La Maison au toit rouge, Kyoko Nakajima
La Maison au toit rouge, traduit du japonais par Sophie Refle, mars 2015, 301 pages, 21 €
Ecrivain(s): Kyoko Nakajima Edition: Seuil
Une dame d’âge respectable, Taki, rédige pour son neveu les souvenirs de ses années de service passées dans la famille Hirai, un foyer de la bourgeoisie tokyoïte. Le maître de maison est sous-directeur d’une entreprise de jouets, passablement prospère. Il a fait construire récemment une maison à Tokyo pour son épouse, Tokiko, et le fils de celle-ci. Tout le récit du roman de Kyoko Nakajima est articulé autour du basculement incessant entre deux époques, celle des années 30 du Japon de l’entre deux-guerres, conquérant, impérialiste, mais où il fait bon vivre, où les mœurs sont stables, confinent à l’immobilité ; et le Japon des années soixante, celui de la croissance économique, d’une entrée dans le monde occidental, au moins en apparence…
Ainsi, la narratrice souligne-t-elle le temps que les maîtresses de maisons dignes de ce nom devaient passer à préparer le nouvel an, à peaufiner la préparation des mets, à la visite systématique de tous les voisins… Tâches perçues pourtant par Taki comme nobles, valorisantes. Dans le domaine de la perception de l’histoire de son pays, Taki, peut-être à l’instar d’une grande majorité de ses compatriotes, revisite l’histoire de son pays d’une manière surprenante, qu’un observateur contemporain pourrait aisément qualifier de révisionniste. Le fils de son neveu, Takeshi, lui fait remarquer que le Japon faisait déjà la guerre en 1936 :
« Mais, mémé, le Japon faisait déjà la guerre à cette époque-là, a-t-il rétorqué. J’ai essayé de lui dire que ce n’était pas encore la guerre, mais juste des incidents ».

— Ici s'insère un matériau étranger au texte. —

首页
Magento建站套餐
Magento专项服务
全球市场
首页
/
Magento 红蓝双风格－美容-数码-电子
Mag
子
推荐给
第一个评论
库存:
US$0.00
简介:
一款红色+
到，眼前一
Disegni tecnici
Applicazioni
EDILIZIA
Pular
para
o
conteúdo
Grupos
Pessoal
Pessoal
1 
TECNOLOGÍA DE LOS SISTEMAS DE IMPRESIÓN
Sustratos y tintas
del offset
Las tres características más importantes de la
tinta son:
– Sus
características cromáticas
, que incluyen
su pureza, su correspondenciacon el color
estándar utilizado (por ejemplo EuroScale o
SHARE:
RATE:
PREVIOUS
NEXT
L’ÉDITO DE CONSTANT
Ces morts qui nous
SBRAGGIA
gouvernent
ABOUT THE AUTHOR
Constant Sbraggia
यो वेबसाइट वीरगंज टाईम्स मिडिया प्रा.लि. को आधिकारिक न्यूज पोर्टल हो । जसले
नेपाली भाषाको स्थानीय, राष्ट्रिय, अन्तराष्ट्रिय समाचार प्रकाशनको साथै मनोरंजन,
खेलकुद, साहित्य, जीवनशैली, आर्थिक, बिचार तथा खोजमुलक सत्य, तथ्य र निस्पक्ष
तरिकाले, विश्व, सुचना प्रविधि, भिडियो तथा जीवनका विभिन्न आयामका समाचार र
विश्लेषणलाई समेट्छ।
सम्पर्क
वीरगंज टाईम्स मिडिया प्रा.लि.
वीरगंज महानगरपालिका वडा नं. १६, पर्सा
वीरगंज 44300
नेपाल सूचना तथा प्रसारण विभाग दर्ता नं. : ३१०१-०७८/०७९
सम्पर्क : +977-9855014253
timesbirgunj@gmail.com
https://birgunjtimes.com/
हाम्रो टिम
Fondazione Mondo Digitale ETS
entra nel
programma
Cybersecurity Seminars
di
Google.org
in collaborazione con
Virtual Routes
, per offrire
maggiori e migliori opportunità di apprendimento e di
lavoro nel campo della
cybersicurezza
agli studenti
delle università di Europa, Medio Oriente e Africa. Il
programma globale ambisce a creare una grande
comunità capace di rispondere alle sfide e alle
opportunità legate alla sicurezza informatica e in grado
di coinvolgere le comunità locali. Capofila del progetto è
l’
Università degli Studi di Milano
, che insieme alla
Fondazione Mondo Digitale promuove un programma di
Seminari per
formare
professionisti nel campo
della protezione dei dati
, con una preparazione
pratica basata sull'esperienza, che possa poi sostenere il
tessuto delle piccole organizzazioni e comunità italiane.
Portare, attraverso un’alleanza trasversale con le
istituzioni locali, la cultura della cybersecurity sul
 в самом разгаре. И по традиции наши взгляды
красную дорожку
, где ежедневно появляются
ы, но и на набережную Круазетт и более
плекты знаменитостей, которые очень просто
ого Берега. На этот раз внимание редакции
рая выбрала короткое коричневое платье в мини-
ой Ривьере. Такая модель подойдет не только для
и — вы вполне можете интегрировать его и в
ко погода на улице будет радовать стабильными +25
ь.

La perception d’une époque est aussi très bien illustrée par l’auteure. Son héroïne, Taki, aime se rappeler l’enthousiasme qui régnait à Tokyo, provoqué par l’espoir de voir la candidature de Tokyo aux jeux olympiques acceptée. Il n’en fut rien, on le sait, et l’histoire a décalé cette joie de quelques décennies, les jeux étant enfin organisés en 1964, année de naissance de l’auteure. Autre trait du roman intéressant : la possibilité pour les femmes d’une « troisième voie », évoquée au cours d’un dialogue entre Tokiko et sa maîtresse de maison. Elle évoque le passage d’un roman d’une certaine Yoshiya Nobuko, une des premières femmes de lettres à avoir dévoilé publiquement son homosexualité. Une façon très indirecte de lui avouer la réalité de ses sentiments pour sa servante…
Roman attachant, centré sur les faits et gestes quotidiens de personnages de classes éloignées, et traversé par le filtre déformant de la nostalgie, ce qui ajoute à son charme.